• **Exercise brief**:
Reproduce exactly the lines from the one containing "right eye: (38, 196)" through the last line of the data, both ends included.

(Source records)
════════════════════
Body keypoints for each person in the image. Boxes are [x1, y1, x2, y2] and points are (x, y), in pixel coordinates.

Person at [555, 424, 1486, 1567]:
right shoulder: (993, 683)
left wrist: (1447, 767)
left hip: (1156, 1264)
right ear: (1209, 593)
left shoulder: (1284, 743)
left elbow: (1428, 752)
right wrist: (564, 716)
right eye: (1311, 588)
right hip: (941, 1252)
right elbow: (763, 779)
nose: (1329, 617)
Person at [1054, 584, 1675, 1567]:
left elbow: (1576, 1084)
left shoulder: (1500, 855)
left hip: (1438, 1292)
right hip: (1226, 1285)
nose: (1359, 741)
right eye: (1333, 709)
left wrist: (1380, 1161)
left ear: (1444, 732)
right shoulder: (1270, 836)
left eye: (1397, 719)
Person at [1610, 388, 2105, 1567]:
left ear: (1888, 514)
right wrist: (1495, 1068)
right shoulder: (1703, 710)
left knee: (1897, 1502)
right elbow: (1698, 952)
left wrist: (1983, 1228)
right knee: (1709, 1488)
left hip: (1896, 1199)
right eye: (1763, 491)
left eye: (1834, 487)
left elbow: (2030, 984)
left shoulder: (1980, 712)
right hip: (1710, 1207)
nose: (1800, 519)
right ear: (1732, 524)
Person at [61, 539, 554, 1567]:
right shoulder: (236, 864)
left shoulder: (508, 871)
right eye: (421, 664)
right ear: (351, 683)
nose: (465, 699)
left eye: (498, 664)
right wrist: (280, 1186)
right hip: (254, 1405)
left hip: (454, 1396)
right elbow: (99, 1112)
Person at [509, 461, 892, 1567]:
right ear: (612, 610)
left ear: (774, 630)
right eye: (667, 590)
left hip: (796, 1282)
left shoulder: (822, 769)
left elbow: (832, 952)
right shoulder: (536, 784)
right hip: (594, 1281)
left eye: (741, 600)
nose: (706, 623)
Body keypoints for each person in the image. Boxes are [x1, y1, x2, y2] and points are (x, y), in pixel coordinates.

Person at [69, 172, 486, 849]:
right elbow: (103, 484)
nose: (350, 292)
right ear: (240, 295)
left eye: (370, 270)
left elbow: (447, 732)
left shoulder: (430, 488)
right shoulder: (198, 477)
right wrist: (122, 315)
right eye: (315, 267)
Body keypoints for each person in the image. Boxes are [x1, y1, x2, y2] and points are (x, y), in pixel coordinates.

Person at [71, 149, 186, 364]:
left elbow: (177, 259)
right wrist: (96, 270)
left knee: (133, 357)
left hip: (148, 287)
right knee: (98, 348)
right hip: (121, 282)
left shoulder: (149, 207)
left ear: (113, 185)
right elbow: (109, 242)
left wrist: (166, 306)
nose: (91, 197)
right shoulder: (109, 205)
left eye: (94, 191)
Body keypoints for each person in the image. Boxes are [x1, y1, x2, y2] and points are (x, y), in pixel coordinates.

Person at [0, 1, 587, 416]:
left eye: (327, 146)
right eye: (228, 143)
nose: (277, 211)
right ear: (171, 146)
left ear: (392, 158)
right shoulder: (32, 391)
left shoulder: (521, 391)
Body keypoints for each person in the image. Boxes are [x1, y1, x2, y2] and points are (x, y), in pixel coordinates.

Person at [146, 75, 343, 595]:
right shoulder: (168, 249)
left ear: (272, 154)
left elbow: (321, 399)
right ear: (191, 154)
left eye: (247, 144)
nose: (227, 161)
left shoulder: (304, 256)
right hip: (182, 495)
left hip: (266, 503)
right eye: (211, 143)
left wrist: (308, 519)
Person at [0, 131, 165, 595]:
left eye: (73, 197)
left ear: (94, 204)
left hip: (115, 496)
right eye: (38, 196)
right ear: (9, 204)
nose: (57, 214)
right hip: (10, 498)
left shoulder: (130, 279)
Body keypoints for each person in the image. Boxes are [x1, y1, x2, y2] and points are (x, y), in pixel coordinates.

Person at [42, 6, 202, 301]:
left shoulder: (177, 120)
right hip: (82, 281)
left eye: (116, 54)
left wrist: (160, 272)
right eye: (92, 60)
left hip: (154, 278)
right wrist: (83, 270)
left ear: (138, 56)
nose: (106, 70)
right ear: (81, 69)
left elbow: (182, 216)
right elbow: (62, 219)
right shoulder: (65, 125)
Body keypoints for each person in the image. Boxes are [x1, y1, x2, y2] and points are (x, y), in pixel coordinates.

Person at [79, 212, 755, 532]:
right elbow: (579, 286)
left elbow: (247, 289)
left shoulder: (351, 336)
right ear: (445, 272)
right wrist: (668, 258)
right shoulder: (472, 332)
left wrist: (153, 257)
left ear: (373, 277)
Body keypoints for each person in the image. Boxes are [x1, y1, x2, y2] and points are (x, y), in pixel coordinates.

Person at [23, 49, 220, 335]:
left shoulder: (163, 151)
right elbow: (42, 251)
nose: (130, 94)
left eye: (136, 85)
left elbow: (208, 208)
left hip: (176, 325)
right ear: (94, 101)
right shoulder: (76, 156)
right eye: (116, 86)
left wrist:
════════════════════
• **Expected answer**:
right eye: (38, 196)
right ear: (9, 204)
nose: (57, 214)
right hip: (10, 498)
left shoulder: (130, 279)
Body keypoints for each person in the image. Boxes are [x1, y1, x2, y2] and points are (x, y), in pixel coordinates.

Person at [42, 6, 202, 301]:
left shoulder: (177, 120)
right hip: (82, 281)
left eye: (116, 54)
left wrist: (160, 272)
right eye: (92, 60)
left hip: (154, 278)
right wrist: (83, 270)
left ear: (138, 56)
nose: (106, 70)
right ear: (81, 69)
left elbow: (182, 216)
right elbow: (62, 219)
right shoulder: (65, 125)
Body keypoints for each person in the image. Boxes are [x1, y1, x2, y2] and points are (x, y), in pixel coordinates.

Person at [79, 212, 755, 532]:
right elbow: (579, 286)
left elbow: (247, 289)
left shoulder: (351, 336)
right ear: (445, 272)
right wrist: (668, 258)
right shoulder: (472, 332)
left wrist: (153, 257)
left ear: (373, 277)
Body keypoints for each person in the image. Boxes are [x1, y1, x2, y2] and points are (x, y), in pixel coordinates.

Person at [23, 49, 220, 335]:
left shoulder: (163, 151)
right elbow: (42, 251)
nose: (130, 94)
left eye: (136, 85)
left elbow: (208, 208)
left hip: (176, 325)
right ear: (94, 101)
right shoulder: (76, 156)
right eye: (116, 86)
left wrist:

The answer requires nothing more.